Geboren in Mussidan in Frankreich, musste Madeleine immer wieder mit ihren Eltern siedeln. Eindrucksvoller als die äußere Bewegung war ihr innerer Weg. Sie wurde als Kind getauft und hat die Erstkommunion gefeiert. Später wird sie sagen, sie habe in dieser Zeit wunderbare Menschen kennen gelernt, die ihr den christlichen Glauben nahegebracht haben. Dann aber ebenso beeindruckende Persönlichkeiten, die sie davon abgebracht haben. Mit 15 sei sie durch und durch Atheistin gewesen: „Gott ist tot, es lebe der Tod“, schreibt sie mit 17 Jahren.

Sie beginnt ihr Studium an der Sorbonne, gewinnt einen Literaturpreis, bis sich in ihrem Leben etwas ereignet, das sie als das „blendende Wunder“ bezeichnet: Sie entdeckt Gott. In einem Gebet spiegelt sich dieser unerwartete Einschnitt: „Du lebtest, und ich wusste es nicht. Du hattest mein Herz nach deinem Maß geschaffen, mein Leben, um so lange zu währen wie du, und weil du nicht da warst, erschien mir die ganze Welt als klein und hässlich und unser Schicksal als stumpfsinnig und böse. Als ich erfahren hatte, dass du lebst, habe ich dir dafür gedankt, dass du mich ins Leben gerufen hast, und ich habe dir für das Leben der ganzen Welt gedankt.“

Angesichts dieser starken Erfahrung denkt sie an ein Leben als Karmelitin, entscheidet sich dann aber für Sozialarbeiterin. Mit Freundinnen zieht sie in eine Industrie-Vorstadt von Paris: Ivry. Dort wollen die jungen Frauen gemeinsam ein religiöses Leben inmitten einer überwältigenden Mehrheit kommunistisch orientierter Arbeiterinnen und Arbeiter führen. Darin sehen sie ihre Berufung. Was das heißt, das hält Madeleine Delbrêl in einem eindrucksvollen Bild fest: „Die Leidenschaft für Gott wird uns klarmachen, dass unser christliches Leben ein Schreiten zwischen zwei Abgründen ist. Der eine ist der messbare Abgrund der Ablehnung Gottes durch die Welt. Der andere ist der unauslotbare Abgrund des Geheimnisses Gottes.“

Dieses unauslotbare Geheimnis Gott ist für Madeleine Delbrêl das Wertvollste ihres Lebens.
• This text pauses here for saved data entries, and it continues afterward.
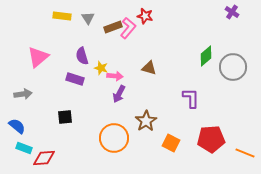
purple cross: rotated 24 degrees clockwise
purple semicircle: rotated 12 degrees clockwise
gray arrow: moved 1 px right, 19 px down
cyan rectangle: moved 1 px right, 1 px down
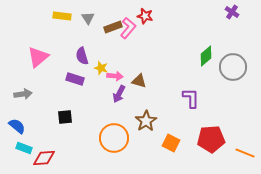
brown triangle: moved 10 px left, 13 px down
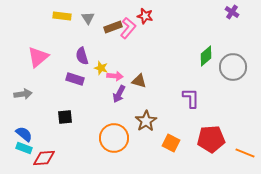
blue semicircle: moved 7 px right, 8 px down
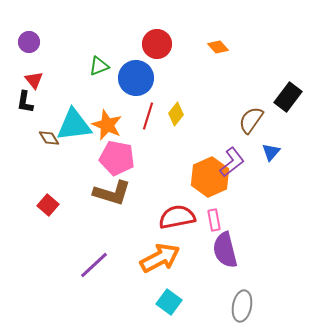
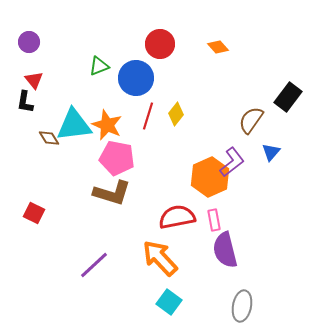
red circle: moved 3 px right
red square: moved 14 px left, 8 px down; rotated 15 degrees counterclockwise
orange arrow: rotated 105 degrees counterclockwise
In Begegnungen mit beeindruckenden Männern und Frauen wurde der Kommunismus für sie zu einer Versuchung. Als sie aber versteht, dass der Atheismus für ihn unverzichtbar ist, ist ihre Entscheidung klar. Gott ist und bleibt für sie die alles tragende Gewissheit: „Der Mittelpunkt dieses Lebens, seine Freude, sein tiefster Daseinsgrund, ohne den es eitel erschiene, ist die Gabe unserer selbst an Gott, in Jesus Christus.“ Das bedeutet nicht Rückzug aus der Gesellschaft. Für sie ist es wichtig, „in dieser Welt, in sie hineinversenkt, als Partikel der Menschheit“ zu sein, um dort „Gott einen Ort zu sichern“.

Wenn Gott zur Wirklichkeit wird

Manchmal sieht es in unseren Breiten in der öffentlichen Diskussion so aus, als sei der Atheismus die einzige Alternative, für die sich ein denkender Mensch heute entscheiden könne. Atheismus als Überzeugung, dass eigentlich nichts für Gott und den Glauben an Gott spricht.
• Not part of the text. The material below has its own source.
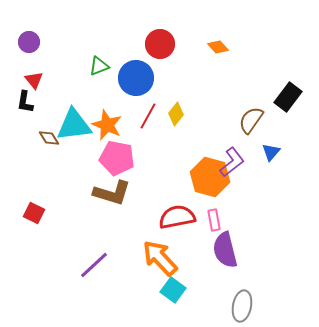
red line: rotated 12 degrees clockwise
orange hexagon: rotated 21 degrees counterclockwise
Zu dieser einseitigen öffentlichen Wahrnehmung gehört auch, dass zwar in den Medien religiöse Themen aufgegriffen werden, dass man aber zumeist am „äußeren Bild“ der Glaubensgemeinschaften bleibt. Wenn es um den Inhalt religiöser Überzeugungen geht, werden die Ausführungen nicht selten wenig differenziert, distanzierter oder ablehnend.

Was religiöse Überzeugungen betrifft, kann man nicht nur auf Texte, sondern auch auf Menschen verweisen, die zum Glauben an Gott gefunden haben (wie etwa eben an Madeleine Delbrêl). Ihre Ausgangspunkte, Wege, Ziele und die Konsequenzen, die sie aus ihren Erfahrungen gezogen haben, waren unterschiedlich.
Aber gemeinsam ist ihnen, dass Gott für sie zur Wirklichkeit geworden ist und dass sie das – als gebildete und selbstkritische Geister – für der Rede wert gehalten und daher zum Thema gemacht haben.

Biografische Skizzen über Menschen zeigen: Was den (religiösen oder philosophischen) Glauben an Gott betrifft, kann und muss man unterscheiden zwischen der Art und Weise, wie Menschen zu diesem Glauben gekommen sind, und der Art und Weise, wie man diesen Glauben mit Argumenten begründen kann.

Wie ein Mensch – etwas flott formuliert – seinen Gott gefunden hat, das sagt streng logisch
nichts darüber aus, ob es ihn gibt oder nicht.